Pegasuss main armament consisted of four 40-calibre, 3 in 12-pounder 12 cwt guns. Two of these were mounted on the forecastle as low-angle guns, but the other two were mounted aft as anti-aircraft guns. They fired 12.9 lb projectiles at a muzzle velocity of 2235 ft/s; this gave a maximum range of 11750 yd against surface targets and an anti-aircraft range of 19000 ft. They had a rate of fire of 15 rounds per minute.

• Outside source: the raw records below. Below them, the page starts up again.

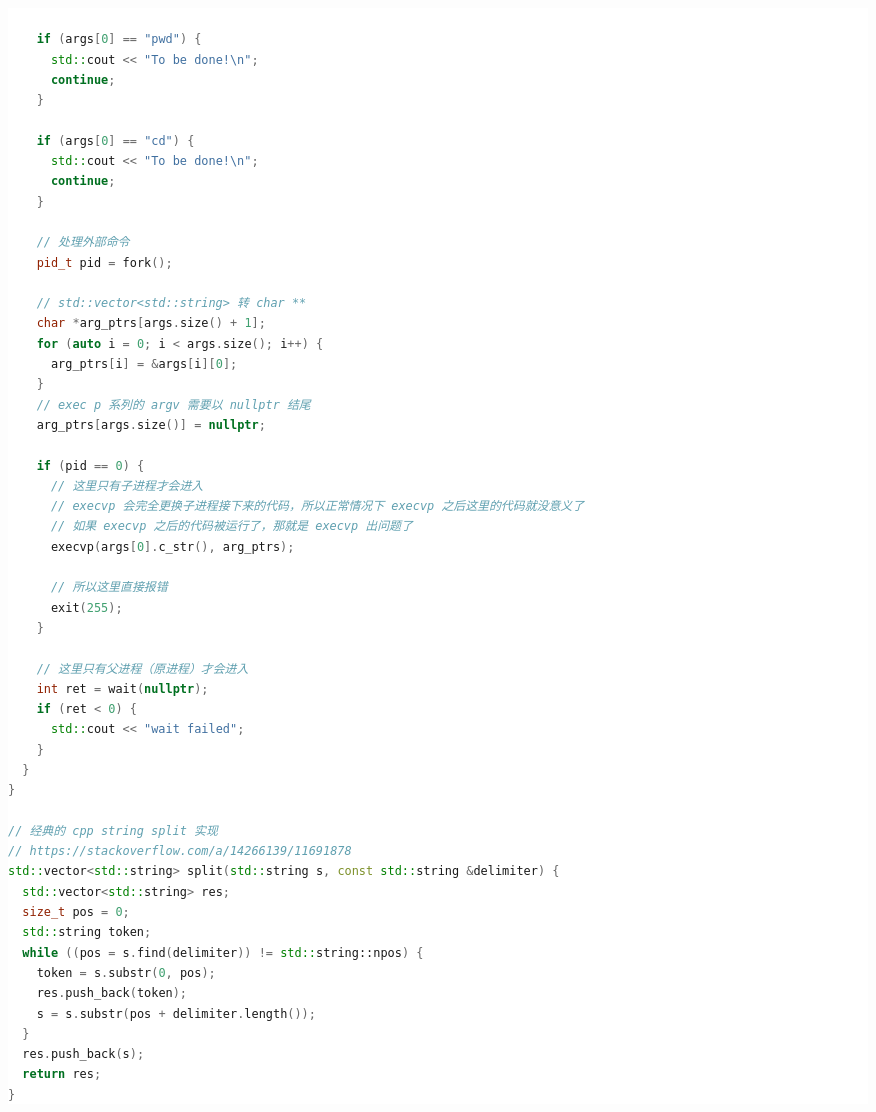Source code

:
 ```cpp

    if (args[0] == "pwd") {
      std::cout << "To be done!\n";
      continue;
    }

    if (args[0] == "cd") {
      std::cout << "To be done!\n";
      continue;
    }

    // 处理外部命令
    pid_t pid = fork();

    // std::vector<std::string> 转 char **
    char *arg_ptrs[args.size() + 1];
    for (auto i = 0; i < args.size(); i++) {
      arg_ptrs[i] = &args[i][0];
    }
    // exec p 系列的 argv 需要以 nullptr 结尾
    arg_ptrs[args.size()] = nullptr;

    if (pid == 0) {
      // 这里只有子进程才会进入
      // execvp 会完全更换子进程接下来的代码，所以正常情况下 execvp 之后这里的代码就没意义了
      // 如果 execvp 之后的代码被运行了，那就是 execvp 出问题了
      execvp(args[0].c_str(), arg_ptrs);

      // 所以这里直接报错
      exit(255);
    }

    // 这里只有父进程（原进程）才会进入
    int ret = wait(nullptr);
    if (ret < 0) {
      std::cout << "wait failed";
    }
  }
}

// 经典的 cpp string split 实现
// https://stackoverflow.com/a/14266139/11691878
std::vector<std::string> split(std::string s, const std::string &delimiter) {
  std::vector<std::string> res;
  size_t pos = 0;
  std::string token;
  while ((pos = s.find(delimiter)) != std::string::npos) {
    token = s.substr(0, pos);
    res.push_back(token);
    s = s.substr(pos + delimiter.length());
  }
  res.push_back(s);
  return res;
}
```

HMS Pegasus was fitted with a flying-off deck forward, intended for aircraft with wheeled undercarriages, and a prominent hangar aft. Two electric cranes were fitted aft and a twin-boom derrick forward to handle her aircraft. The smaller forward hangar was built under the ship's bridge and the aircraft were raised to the flight deck overhead by one of the first lifts in the Royal Navy. The forward hangar could fit five single-seat fighters and the rear hangar had a capacity of four floatplanes. The ship could lower them into the water while steaming at 19 kn and recover the floatplanes at 6 kn. When Pegasus commissioned in 1917 she was assigned four Short Type 184 torpedo bombers and four Beardmore W.B.III fighters. In late 1918 she carried four Sopwith Camel 2F.1, one Type 184 and three Fairey Campania reconnaissance aircraft. In 1919 she began to operate various models of the Fairey III.

Pegasus carried 1300 impgal of petrol for her aircraft. Her magazines had the capacity for eight 18 in torpedoes, 72 100 lb, 108 65 lb, and 68, later 84, 16 lb bombs.

== Career ==
HMS Pegasus was laid down in 1914 by the John Brown & Company of Clydebank, Scotland as Stockholm for the Great Eastern Railway Company's Harwich–Hook of Holland service, but her construction was suspended by the beginning of the First World War. The ship was purchased by the Royal Navy on 27 February 1917 and was launched on 9 June 1917. She was commissioned on 14 August 1917 and completed on 28 August 1917. She joined the Grand Fleet on completion and was assigned to support the Battle Cruiser Force. She participated in a few uneventful operations in the North Sea, but was mostly occupied with pilot training and ferrying aircraft to ships equipped with flying-off platforms. Pegasus supported the British intervention in the Russian Civil War between May and September 1919 and was based at Archangel. The ship returned to Rosyth and was briefly decommissioned. She recommissioned on 2 December 1919 and was transferred to the Mediterranean Fleet in March 1920. Pegasus ran aground on 9 March off Kerch, but was pulled off without suffering any significant damage. She supported the Evacuation of Novorossiysk by the Whites later that month and remained with the fleet until 1924. In 1923 the forward flying-off deck was removed and the ship was re-rated as an aircraft tender. She was stationed at Singapore in 1924–25. On 5 July 1925 she was placed in reserve at Devonport, but was briefly recommissioned in 1929. On 22 August 1931, the ship was sold to Thos. W. Ward of Sheffield for scrap, arriving at their Morecambe yard on 15 September, the last vessel to be fully broken up there.